Task to complete
Transcribe the following entries letter for letter, without the pictures.

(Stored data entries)
-- Opening Marker --
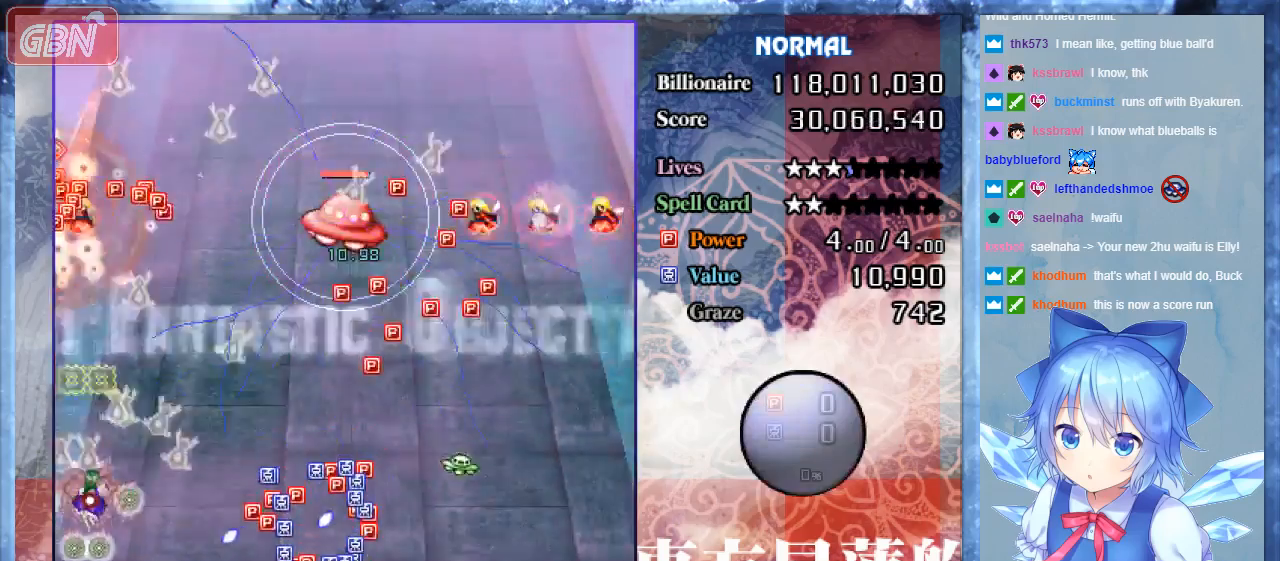
{"buttons": ["A", "B", "DPAD_RIGHT"], "events": [[67, "DPAD_UP", "down"], [133, "DPAD_UP", "up"], [500, "DPAD_RIGHT", "down"]]}
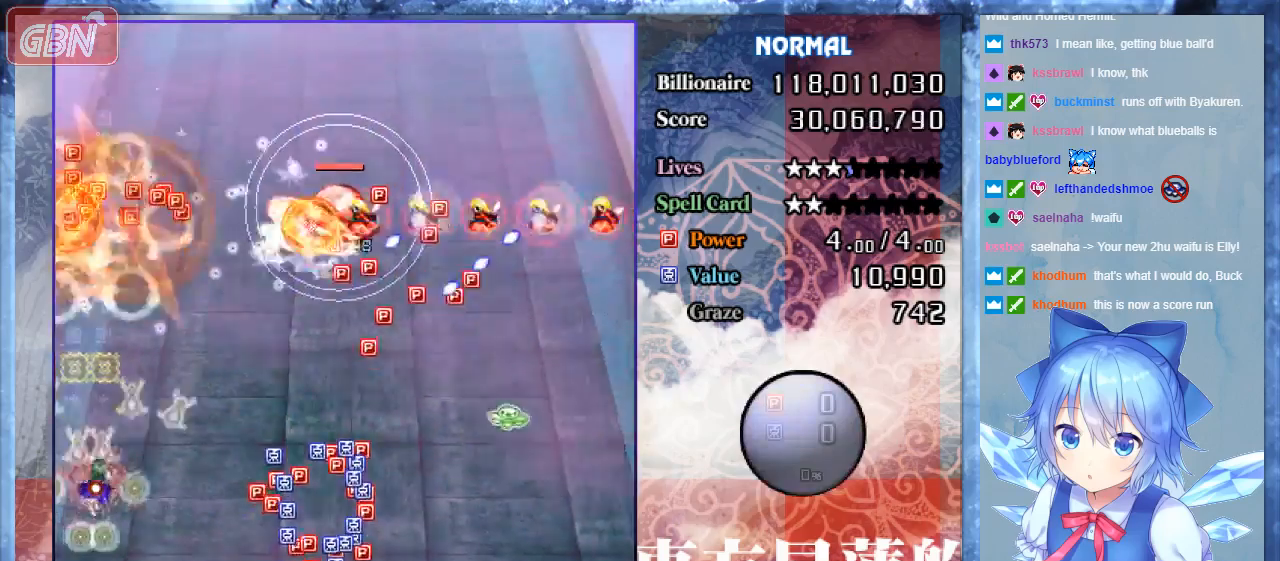
{"buttons": ["A", "B", "DPAD_RIGHT"], "events": [[167, "DPAD_DOWN", "down"], [200, "DPAD_LEFT", "down"], [200, "DPAD_RIGHT", "up"], [267, "DPAD_DOWN", "up"], [333, "DPAD_LEFT", "up"], [367, "DPAD_RIGHT", "down"]]}
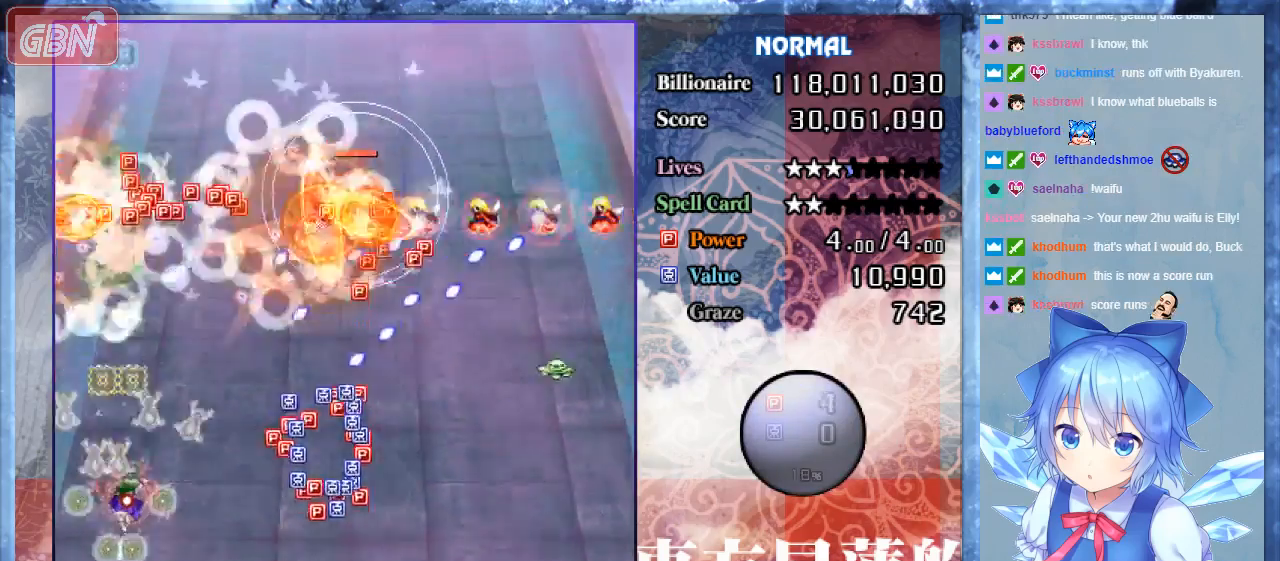
{"buttons": ["A", "B", "DPAD_DOWN", "DPAD_RIGHT"], "events": [[167, "DPAD_DOWN", "down"]]}
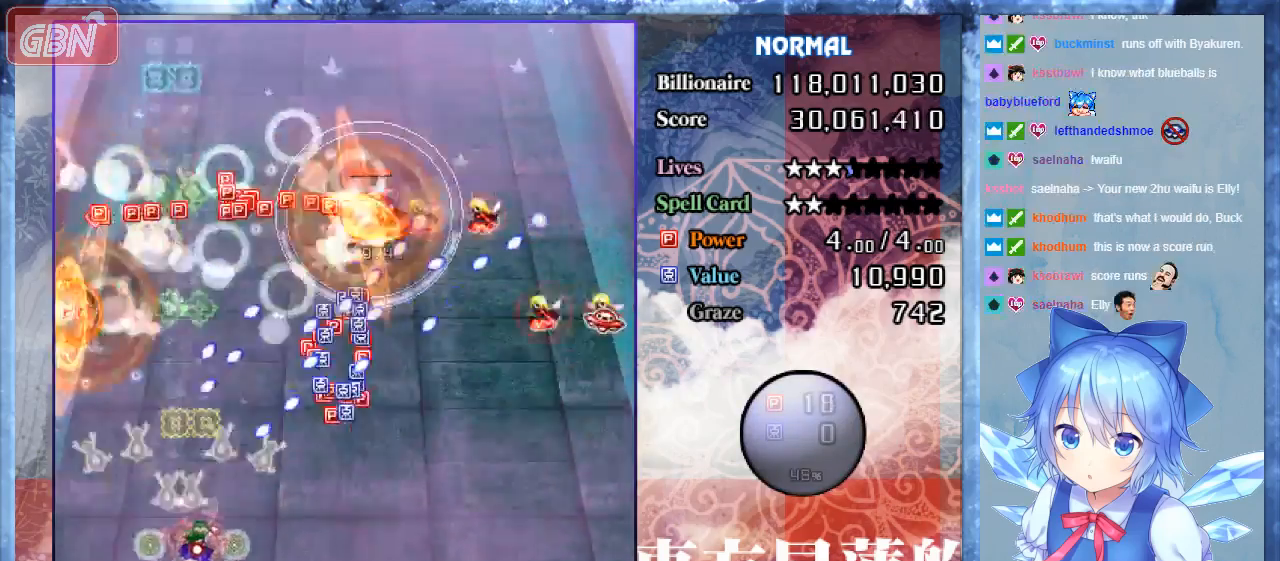
{"buttons": ["A", "B", "DPAD_RIGHT"], "events": [[433, "DPAD_DOWN", "up"]]}
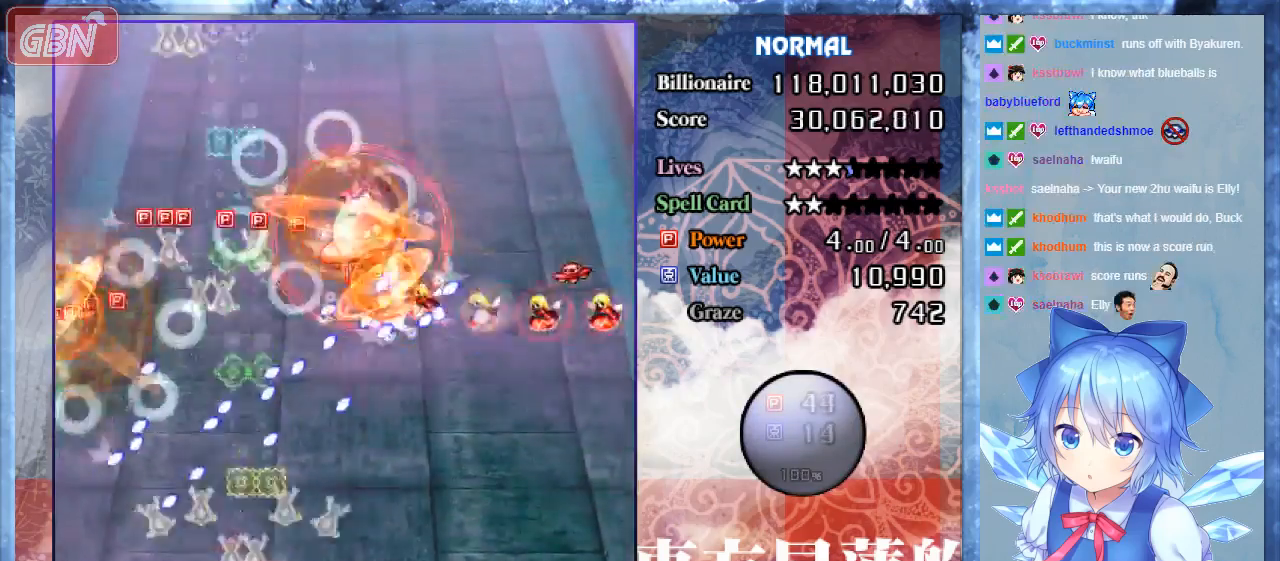
{"buttons": ["A", "B", "DPAD_LEFT"], "events": [[400, "DPAD_RIGHT", "up"], [433, "DPAD_LEFT", "down"]]}
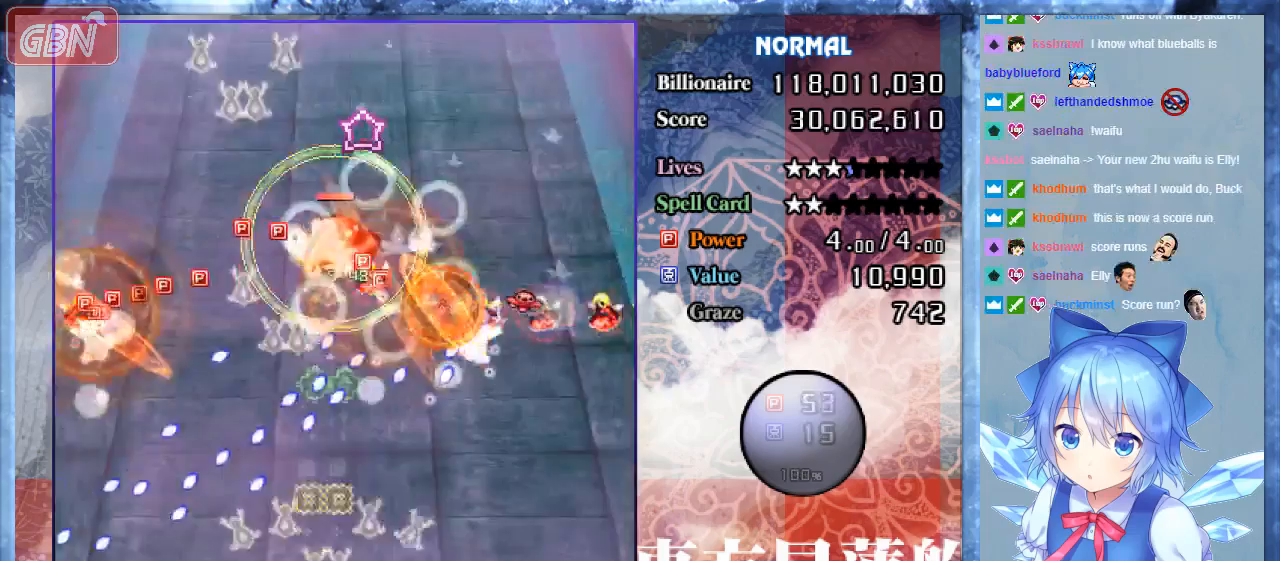
{"buttons": ["A", "B"], "events": [[67, "DPAD_LEFT", "up"], [200, "DPAD_RIGHT", "down"], [367, "DPAD_RIGHT", "up"]]}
-- Closing Marker --
Finished task
{"buttons": ["A", "B", "DPAD_RIGHT"], "events": [[67, "DPAD_UP", "down"], [133, "DPAD_UP", "up"], [500, "DPAD_RIGHT", "down"]]}
{"buttons": ["A", "B", "DPAD_RIGHT"], "events": [[167, "DPAD_DOWN", "down"], [200, "DPAD_LEFT", "down"], [200, "DPAD_RIGHT", "up"], [267, "DPAD_DOWN", "up"], [333, "DPAD_LEFT", "up"], [367, "DPAD_RIGHT", "down"]]}
{"buttons": ["A", "B", "DPAD_DOWN", "DPAD_RIGHT"], "events": [[167, "DPAD_DOWN", "down"]]}
{"buttons": ["A", "B", "DPAD_RIGHT"], "events": [[433, "DPAD_DOWN", "up"]]}
{"buttons": ["A", "B", "DPAD_LEFT"], "events": [[400, "DPAD_RIGHT", "up"], [433, "DPAD_LEFT", "down"]]}
{"buttons": ["A", "B"], "events": [[67, "DPAD_LEFT", "up"], [200, "DPAD_RIGHT", "down"], [367, "DPAD_RIGHT", "up"]]}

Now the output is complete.